Ho iniziato a lavorare nell'industria del cinema (e dunque dei media) nel 2001.
Conobbi molto presto, appena giunto a Roma, Nicola Giuliano con la sua Indigo e poi Paolo Sorrentino con il suo formidabile "L'uomo in più", l'opera prima più folgorante del decennio scorso. E direi pure di quello successivo.
Nel 2004 ricordo ancora come fosse oggi l'ansia e i pesi che divisi con Domenico Procacci, allorquando importammo in Francia le pizze (erano 7 forse?) appena terminate in laboratorio de "Le conseguenze dell'amore", in concorso quell'anno a Cannes. Altro film epocale e decisivo per la carriera di Paolo.

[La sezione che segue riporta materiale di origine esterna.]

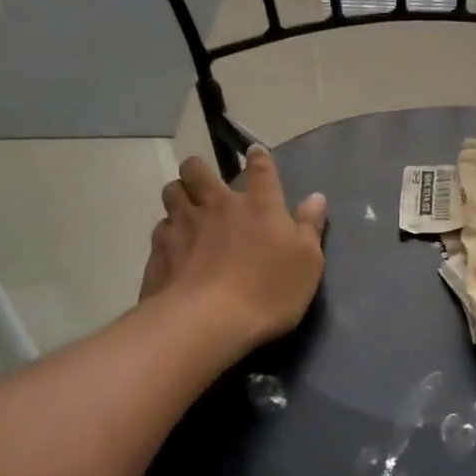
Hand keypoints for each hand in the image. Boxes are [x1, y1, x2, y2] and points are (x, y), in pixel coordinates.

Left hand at [139, 148, 327, 350]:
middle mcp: (217, 205)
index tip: (255, 154)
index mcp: (259, 205)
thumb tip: (316, 196)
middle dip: (200, 171)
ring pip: (171, 192)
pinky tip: (174, 248)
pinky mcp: (159, 251)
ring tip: (187, 211)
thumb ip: (310, 226)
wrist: (207, 322)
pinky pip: (160, 229)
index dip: (258, 159)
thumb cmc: (268, 290)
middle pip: (196, 169)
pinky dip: (167, 232)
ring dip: (179, 196)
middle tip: (207, 186)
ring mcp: (182, 225)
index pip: (260, 169)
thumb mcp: (307, 262)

E ricordo quando Nicola Giuliano mi aggiustò il papillon sul mio abito nero prima del montée de marche infiocchettato di rosso. E quando il presidente della giuria di quell'anno, Quentin Tarantino, scoppiò a ridere di gusto, da solo, al centro dell'enorme sala cannense alla scena del passante che sbatte al palo della luce per seguire il profilo di Olivia Magnani e un gigantesco Toni Servillo li osserva dalla finestra.
Quel che è accaduto stanotte a Los Angeles riporta alla mia mente le mozioni dell'affetto, sincero, per produttori e un autore considerati ancora giovani che non hanno mai fatto a patti con le sirene che vogliono normalizzare il nostro cinema, standardizzandolo in una melassa inconsistente e gommosa.
Quel che, con loro, ha visto il riconoscimento del premio più ambìo per chi fa il nostro mestiere, è l'industria italiana della produzione culturale. Una miscela di ambiti creativi, tecnici, economici, organizzativi che ora siede, dopo 15 anni, sul tetto del mondo grazie a un autore, ai suoi produttori e a tutti coloro i quali, ogni mattina, credono nella cultura come fattore di qualità sociale.
Da quel 2004 anche io sono cresciuto. Un po' anche con loro e grazie a loro. Oggi, da giovane uomo, affaticato per la semi nottata, brindo alla qualità italiana. Alla nostra grande bellezza.